Cheetahs’ familiar slide begins

The Cheetahs will battle to avoid the Super 14 wooden spoon in 2009.

In past seasons, the Cheetahs have managed to avoid footing the Super 14 table thanks primarily to their enterprising attack. Their defence has been a constant disappointment in this tournament, and given their good try-scoring record in 2008 it’s not hard to understand why the management pointed to defence as their most costly shortcoming.

2009 has witnessed an equally disappointing display on attack and defence. They’ve conceded eight tries in three matches while they’ve only scored four of their own, an alarming statistic considering their first three outings were against mid-to-bottom-table regulars the Lions, Force and Reds.

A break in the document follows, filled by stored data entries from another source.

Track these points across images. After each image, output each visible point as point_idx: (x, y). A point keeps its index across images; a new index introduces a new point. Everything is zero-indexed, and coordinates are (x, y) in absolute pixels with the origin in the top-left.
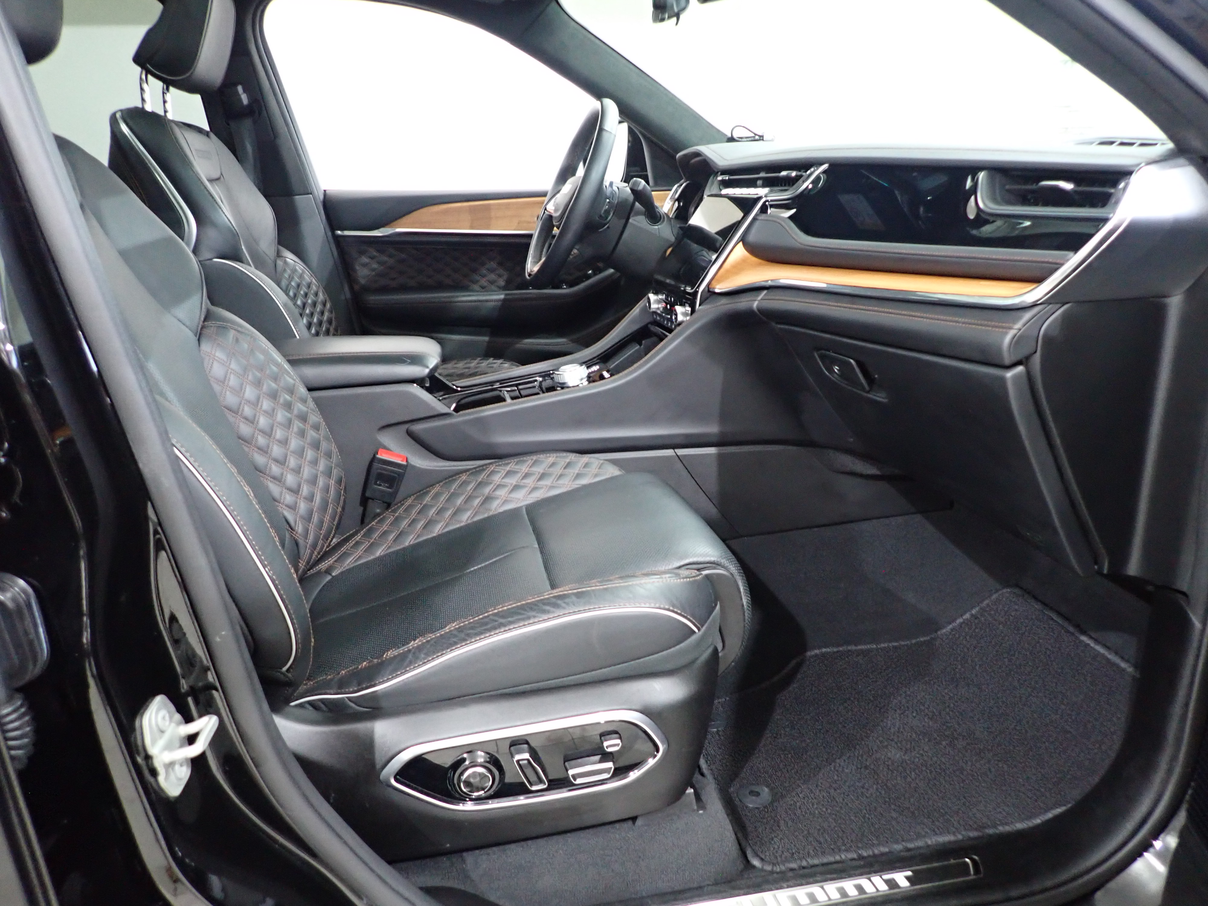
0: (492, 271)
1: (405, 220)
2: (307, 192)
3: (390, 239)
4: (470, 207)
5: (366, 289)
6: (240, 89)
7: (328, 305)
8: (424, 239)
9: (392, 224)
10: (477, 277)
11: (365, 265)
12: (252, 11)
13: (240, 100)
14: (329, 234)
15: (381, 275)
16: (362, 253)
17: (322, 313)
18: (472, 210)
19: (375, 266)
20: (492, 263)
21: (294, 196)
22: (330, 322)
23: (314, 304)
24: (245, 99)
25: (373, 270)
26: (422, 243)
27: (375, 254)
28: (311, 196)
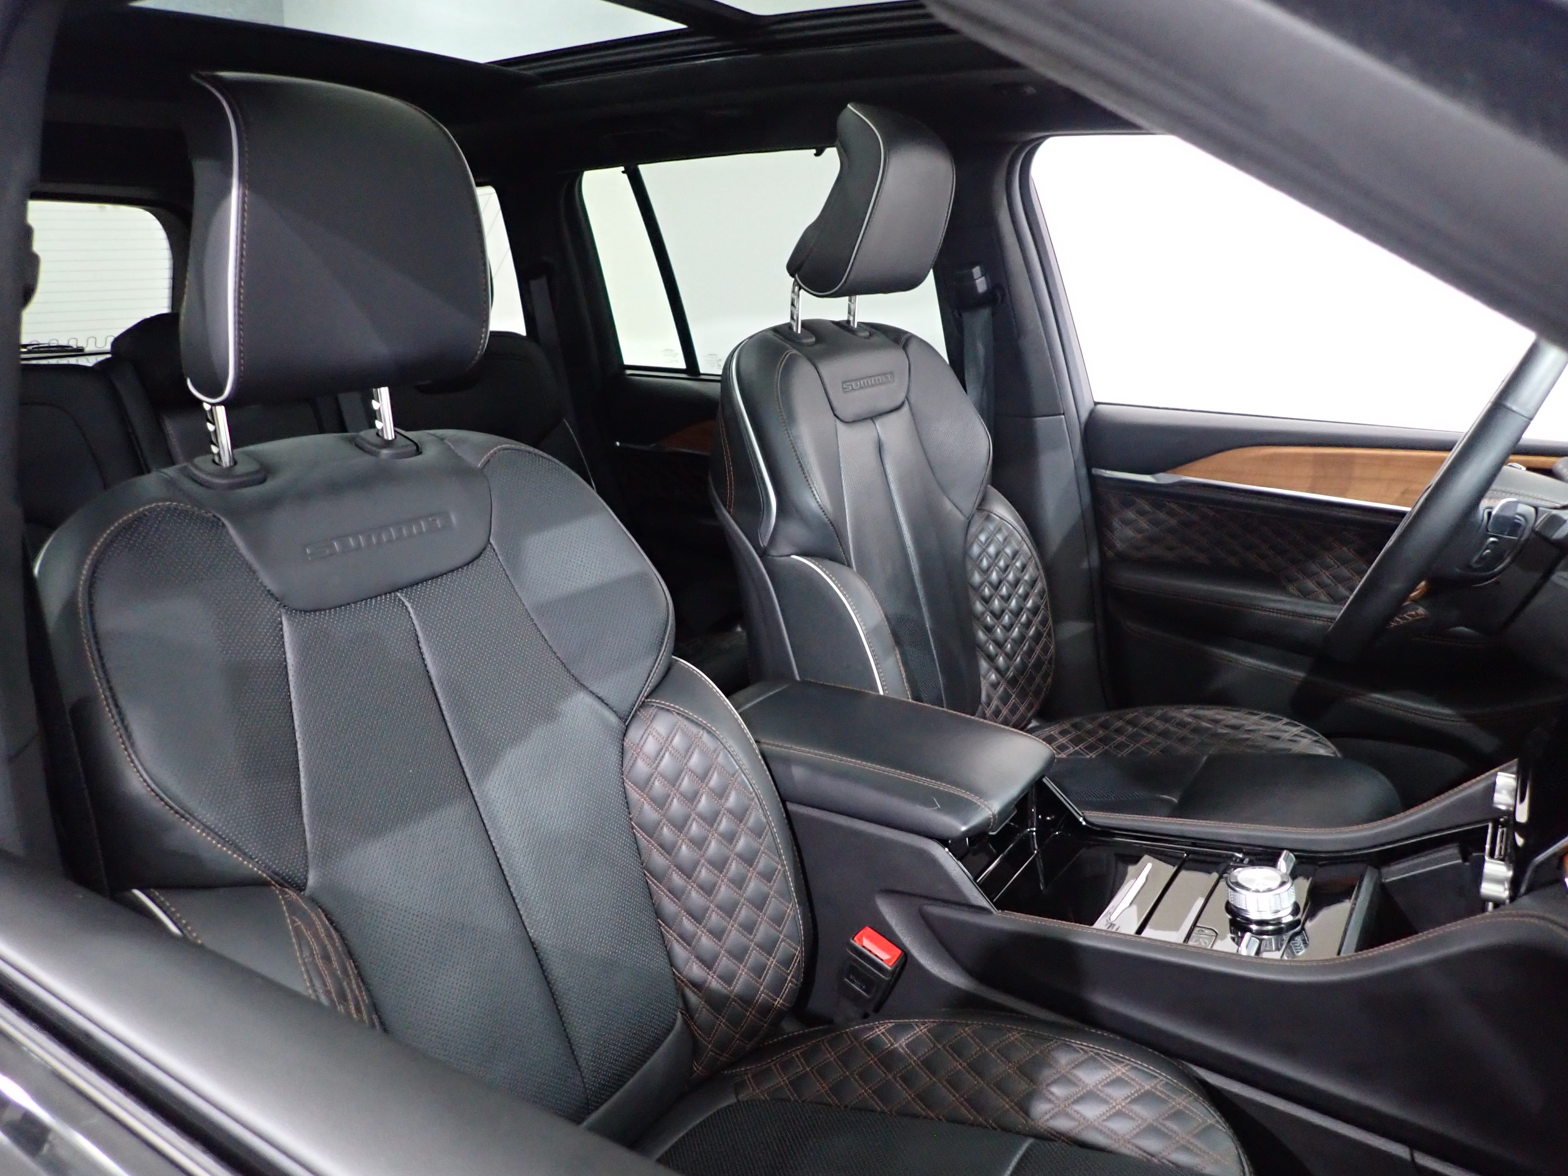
0: (1344, 562)
1: (1199, 465)
2: (1056, 412)
3: (1170, 490)
4: (1317, 456)
5: (1123, 558)
6: (977, 271)
7: (1039, 586)
8: (1228, 497)
9: (1180, 468)
10: (1314, 567)
11: (1126, 522)
12: (1008, 158)
13: (974, 287)
14: (1083, 471)
15: (1153, 540)
16: (1127, 504)
17: (1026, 597)
18: (1320, 460)
19: (1143, 524)
20: (1345, 549)
21: (1035, 417)
22: (1035, 611)
23: (1016, 583)
24: (981, 285)
25: (1140, 531)
26: (1223, 502)
27: (1147, 508)
28: (1063, 416)
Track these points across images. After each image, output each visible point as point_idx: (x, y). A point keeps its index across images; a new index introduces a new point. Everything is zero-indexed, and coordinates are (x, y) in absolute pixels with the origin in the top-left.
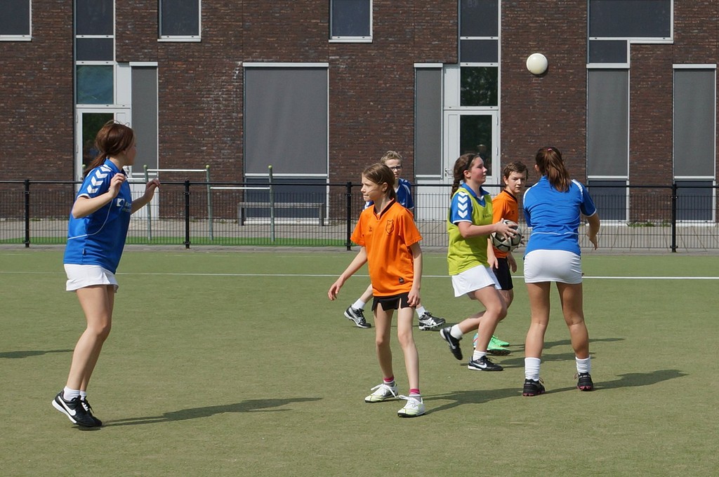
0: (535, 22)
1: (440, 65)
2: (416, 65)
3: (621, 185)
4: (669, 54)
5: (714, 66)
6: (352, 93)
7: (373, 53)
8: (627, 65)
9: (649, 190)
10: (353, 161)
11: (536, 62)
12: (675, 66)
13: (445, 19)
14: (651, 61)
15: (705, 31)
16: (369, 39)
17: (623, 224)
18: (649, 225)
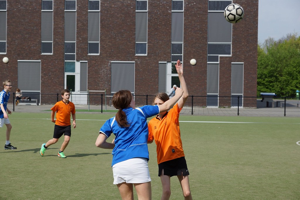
0: (193, 50)
1: (166, 62)
2: (159, 62)
3: (216, 96)
4: (230, 59)
5: (243, 63)
6: (141, 70)
7: (147, 59)
8: (218, 63)
9: (224, 98)
10: (141, 89)
11: (193, 61)
12: (232, 63)
13: (167, 49)
14: (225, 61)
15: (241, 53)
16: (146, 55)
17: (217, 107)
18: (224, 108)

News that Juan Smith is out of the tour with concussion has also robbed them of an inspirational captain and talismanic player. It’s hardly surprising to see Naka Drotske flying the white flag earlier than usual. As seen in previous campaigns, when Smith is injured, the Cheetahs are headed only one way. Considering they’re already rooted to the bottom, one wonders how low they could actually sink.

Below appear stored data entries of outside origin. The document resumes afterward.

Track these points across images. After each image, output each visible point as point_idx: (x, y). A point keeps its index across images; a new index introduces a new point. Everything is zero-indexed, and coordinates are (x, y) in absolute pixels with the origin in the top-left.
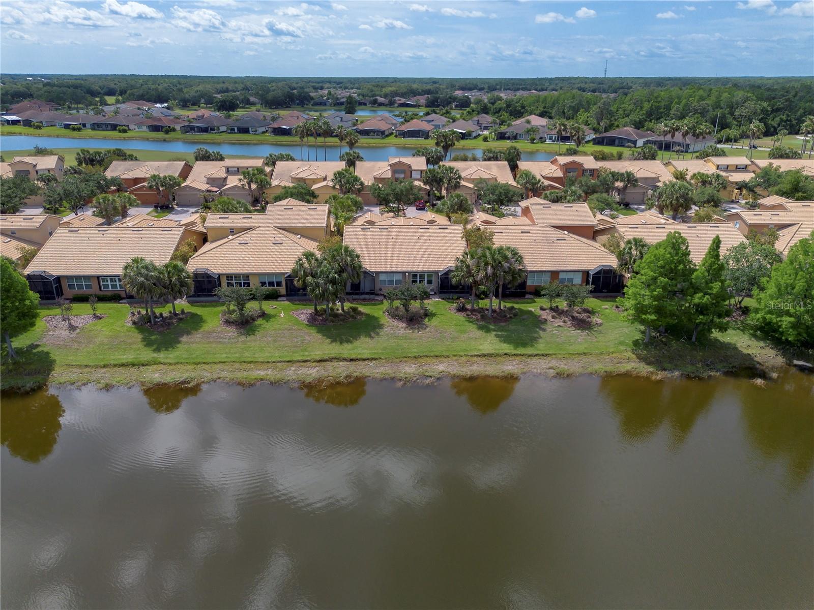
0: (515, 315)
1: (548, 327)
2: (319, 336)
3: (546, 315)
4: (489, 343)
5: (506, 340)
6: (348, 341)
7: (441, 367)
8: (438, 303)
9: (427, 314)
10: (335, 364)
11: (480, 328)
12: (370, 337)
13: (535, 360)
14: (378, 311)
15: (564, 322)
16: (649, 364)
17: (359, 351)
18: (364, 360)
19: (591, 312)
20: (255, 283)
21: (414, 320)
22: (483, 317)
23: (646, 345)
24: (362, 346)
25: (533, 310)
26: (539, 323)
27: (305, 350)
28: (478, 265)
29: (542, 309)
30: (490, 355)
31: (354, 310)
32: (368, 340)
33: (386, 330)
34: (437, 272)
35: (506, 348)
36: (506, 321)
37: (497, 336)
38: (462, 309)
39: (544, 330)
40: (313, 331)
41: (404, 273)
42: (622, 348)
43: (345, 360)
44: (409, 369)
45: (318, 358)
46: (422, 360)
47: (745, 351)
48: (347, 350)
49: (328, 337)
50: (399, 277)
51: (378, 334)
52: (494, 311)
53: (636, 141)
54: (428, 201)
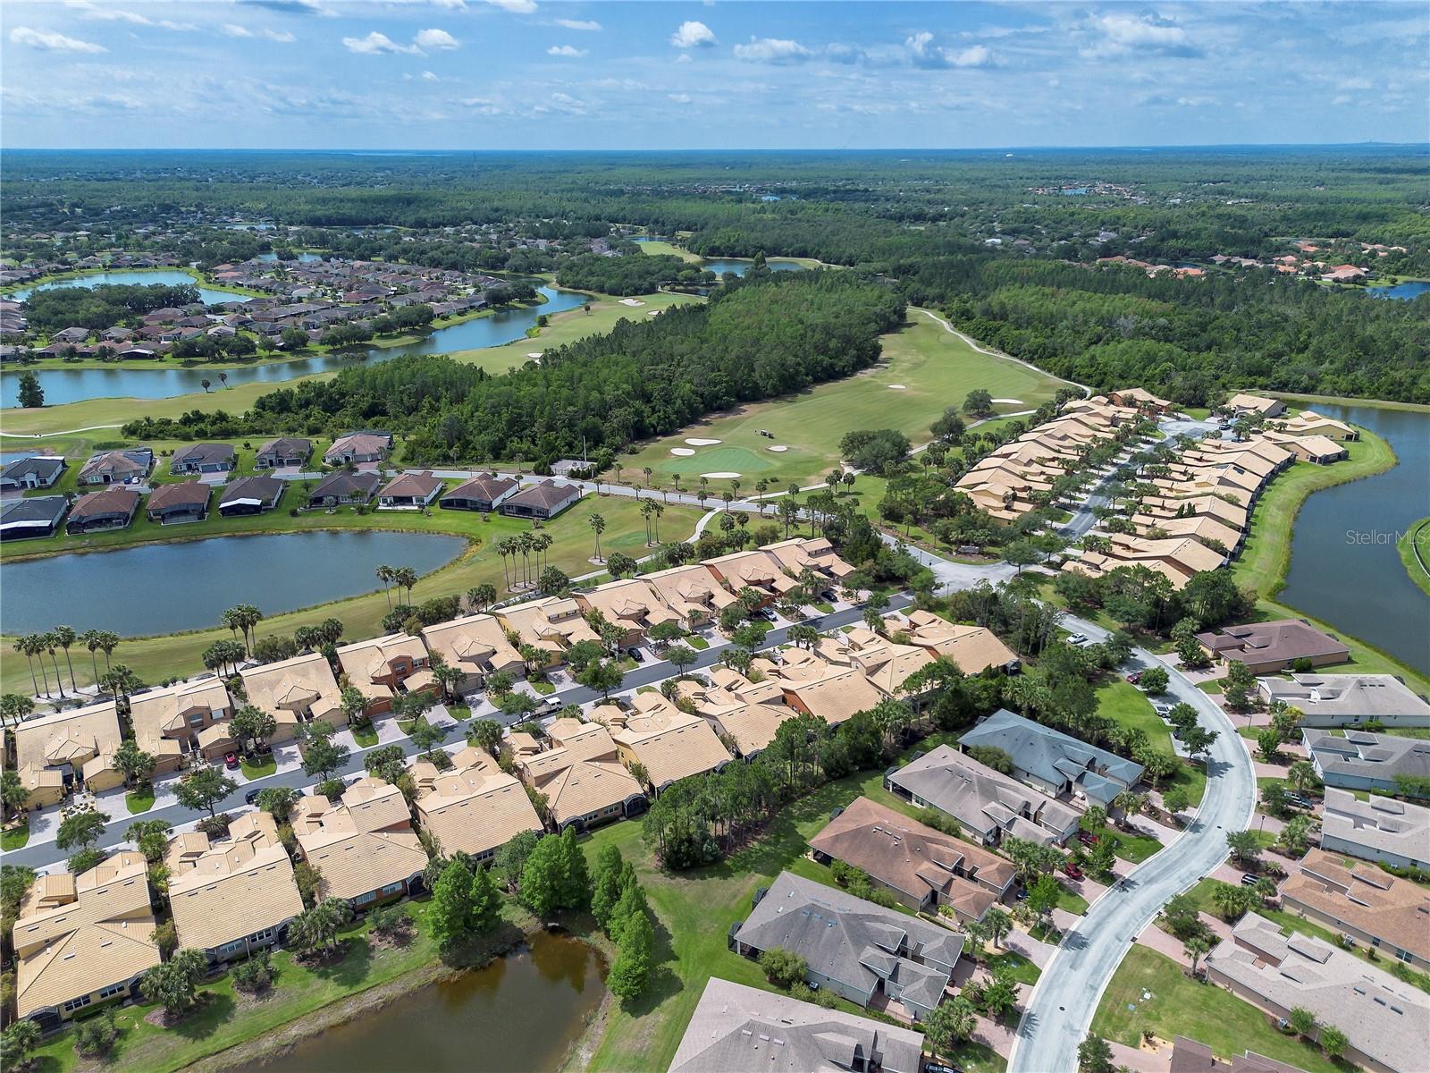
0: (348, 949)
1: (376, 954)
2: (181, 1038)
3: (374, 940)
4: (330, 990)
5: (342, 982)
6: (209, 1034)
7: (294, 1031)
8: (279, 955)
9: (274, 975)
10: (203, 1062)
11: (320, 976)
12: (227, 1022)
13: (367, 995)
14: (225, 986)
15: (389, 943)
16: (450, 966)
17: (222, 1041)
18: (227, 1049)
19: (408, 922)
20: (95, 1000)
21: (261, 988)
22: (323, 962)
23: (449, 946)
24: (223, 1034)
25: (362, 936)
26: (367, 950)
27: (173, 1059)
28: (310, 928)
29: (371, 933)
30: (332, 1003)
31: (205, 995)
32: (226, 1026)
33: (240, 1008)
34: (274, 927)
35: (344, 991)
36: (342, 959)
37: (335, 980)
38: (303, 958)
39: (373, 958)
40: (173, 1034)
41: (243, 939)
42: (432, 956)
43: (211, 1055)
44: (268, 1044)
45: (186, 1063)
46: (277, 1031)
47: (518, 926)
48: (209, 1044)
49: (189, 1036)
50: (239, 943)
51: (233, 1016)
52: (330, 950)
53: (491, 503)
54: (240, 751)
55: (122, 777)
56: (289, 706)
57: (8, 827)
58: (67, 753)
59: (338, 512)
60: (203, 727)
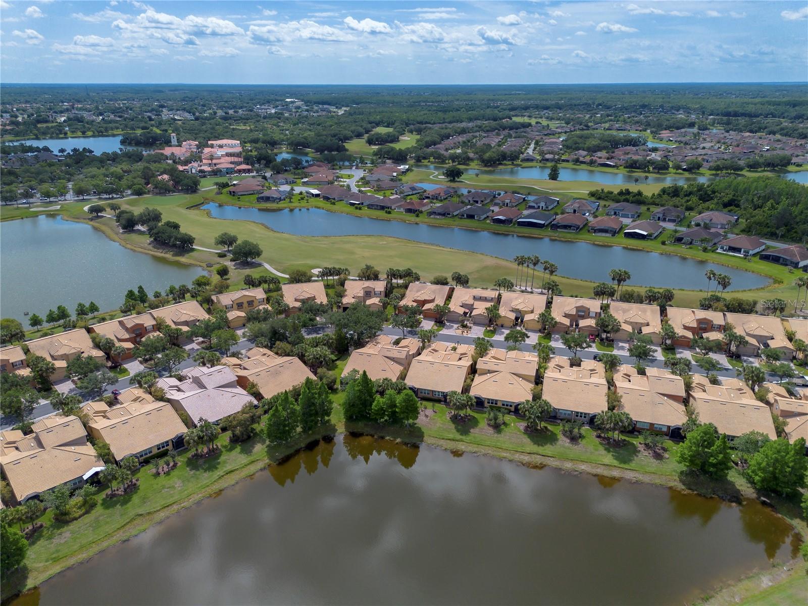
0: (625, 445)
1: (640, 455)
2: (529, 440)
3: (641, 448)
4: (608, 458)
5: (616, 458)
6: (542, 446)
7: (583, 467)
8: (588, 429)
9: (581, 437)
10: (536, 456)
11: (606, 449)
12: (552, 445)
13: (628, 472)
14: (557, 429)
15: (649, 453)
16: (684, 484)
17: (547, 451)
18: (548, 456)
19: (665, 450)
20: (499, 404)
21: (574, 439)
22: (609, 443)
23: (687, 475)
24: (548, 449)
25: (635, 443)
26: (635, 451)
27: (523, 446)
28: (608, 420)
29: (640, 443)
30: (608, 465)
31: (546, 428)
32: (551, 446)
33: (560, 442)
34: (589, 414)
35: (616, 463)
36: (620, 448)
37: (613, 455)
38: (599, 437)
39: (637, 456)
40: (526, 436)
41: (572, 411)
42: (674, 473)
43: (540, 455)
44: (568, 465)
45: (528, 452)
46: (575, 462)
47: (738, 487)
48: (540, 450)
49: (533, 442)
50: (570, 413)
51: (555, 444)
52: (614, 440)
53: (799, 262)
54: (598, 336)
55: (540, 327)
56: (630, 323)
57: (488, 329)
58: (520, 307)
59: (690, 248)
60: (583, 317)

Drotske has made 10 changes for this Saturday’s clash with the Hurricanes. The Cheetahs coach will argue that his frontline players need a break, and he will admit they have not targeted a fixture against last year’s semi-finalists as one they can win. Drotske employed a similar tactic last year when the Cheetahs played the Crusaders. After losing a narrow game against the Chiefs, Drotske played a B side against the Crusaders that was duly smashed 55-7 in Christchurch.

The Cheetahs’ best team can’t beat the Hurricanes. Drotske may feel he is doing his fringe players a favour by giving them a run, but what youngster would fancy a crack at the Hurricanes when their team is already on a hiding to nothing.

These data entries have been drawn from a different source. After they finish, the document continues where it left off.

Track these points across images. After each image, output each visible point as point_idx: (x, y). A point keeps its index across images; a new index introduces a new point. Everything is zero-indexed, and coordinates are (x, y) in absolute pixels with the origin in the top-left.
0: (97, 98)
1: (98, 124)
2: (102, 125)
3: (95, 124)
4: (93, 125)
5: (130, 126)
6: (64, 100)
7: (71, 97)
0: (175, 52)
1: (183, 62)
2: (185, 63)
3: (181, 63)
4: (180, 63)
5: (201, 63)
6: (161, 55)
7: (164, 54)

Last year the Cheetahs targeted an eighth place finish but in 2009 they’d be extremely lucky to avoid the wooden spoon. Drotske spoke about the first match against the Lions as season-defining. The Cheetahs lost and that’s all but decided their final standing. The big question is whether they’ll win a game, because at the moment they don’t seem to have a clue on how to hold on to the ball, how to mark a man out wide or how to close out a tight match.

Drotske has already lost Smith and wants to avoid injuries to other big names like Heinrich Brussow and Meyer Bosman. But players like Bosman should be playing if Drotske is serious about development. As a revitalised flyhalf, Bosman needs game time, but the development of the 10-12 combination with Jacques-Louis Potgieter is equally crucial if management want them to forge a long-term partnership.

The youngsters will gain some valuable losing experience at the weekend. Drotske is aiming for damage control in terms of the bigger Super 14 picture, and may have already written this tour off with games against the Blues and Highlanders to come. Bonus points will be the aim in the latter two fixtures, while home games will be targeted for wins.

But when you have to play the Brumbies, Sharks, Chiefs, Crusaders, Waratahs and Stormers with a team devoid of depth and quality, and having lost every match previously, you are always going to struggle. The familiar slide to the Super 14 depths has begun.